そう言っているうちにイスフェシア皇国の上空に分厚い曇が現れて雨が降り始めた。おそらくウインチェルとイスフェシア皇国の魔術師達が協力して作った雨雲だろうとモーレアは言った。それを見たレナとエレオノーラは驚いてしまう。
一時的に凄まじい豪雨がベリア中の炎を消していく。これで残すところはこの被害の元凶であるゼルンを捕まえるだけだ。
一方、ゼルンはイスフェシア皇国を出てカタカリ大草原にいる魔物達に指示を送っていた。本来であれば魔竜によるイスフェシア皇国を崩壊させて人々の魂を回収するのが目的だったが失敗に終わってしまったので次の作戦に出ることにしたのだった。魔物達は次々とイスフェシア皇国へと進軍して行く。
このままでは終わらせない。帝国が全国を支配し陛下が全ての頂点に立たれるまでは……そして自分の研究が帝国一番だと証明するまではまだ諦める訳にはいかないのだ。
仮に魔物達が全て撃破されたとしても一度帝国に戻ってまたイスフェシア皇国を侵略する計画を練っていけば良いのだ。今回の作戦でいいデータは取れたし新しい研究にも活かせる。そうすればイスフェシア皇国に限らずにテレン聖教皇国やコンダート王国も支配できるかもしれない。おっとこうしてはいられない、とっとと魔物達をイスフェシア皇国に向かわせて帰ってしまおう。

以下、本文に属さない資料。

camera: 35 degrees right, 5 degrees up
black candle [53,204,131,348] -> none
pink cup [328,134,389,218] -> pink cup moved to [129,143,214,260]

いろいろ考えている間に近くから黒い空間から黒いフードを被った人物が現れる。その人物はいつも919小隊にエメキア・ディエナ陛下からの手紙を持ってきてくれるメッセンジャーだ。
「いつもご苦労様」
「…………」
メッセンジャーから陛下の手紙を貰って内容を確認すると……「お前たちはもう用済みだ。今までご苦労だった」と書いてあった。

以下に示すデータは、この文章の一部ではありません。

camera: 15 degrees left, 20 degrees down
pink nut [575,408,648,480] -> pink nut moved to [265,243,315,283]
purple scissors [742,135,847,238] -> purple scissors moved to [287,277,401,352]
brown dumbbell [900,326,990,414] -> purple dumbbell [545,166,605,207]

思わず自分の目を疑ってしまう。まさか陛下からそのような事を言われるなんてありえない!今まで陛下の指示で我々919小隊は動いていたのに!
メッセンジャーは右腕でゼルンの腹を貫いた。意識が遠のいていく間際に一つの疑問が生まれる。何故今になって陛下に必要がないと言われたのか、魔物達はイスフェシア皇国に向かっていることから作戦は完全に失敗してはいないはずだしウェルフェナーダでは中佐殿とブルメがジンマを使ってコンダート王国軍とイスフェシアの勇者を殲滅している最中なはずだ。何故今このタイミングで見限られたのかが理解できない。
いや待てよ、そもそもこの手紙は本当に陛下が書いたものなのか?よくこのメッセンジャーから手紙を貰ってはいたが本人からは一度も貰ったことがない!!
「ま……さ…か……この手……紙は……」
メッセンジャーはもう一度ゼルンの腹を刺して後ろを振り向いた。すると風で被っていたフードが取れてしまいその姿を見たゼルンはさらに自分の目を疑った。
「き…み……は」
帝国の魔科学者と呼ばれた男はその場で倒れ込み、暗い闇の中へと沈んでいった。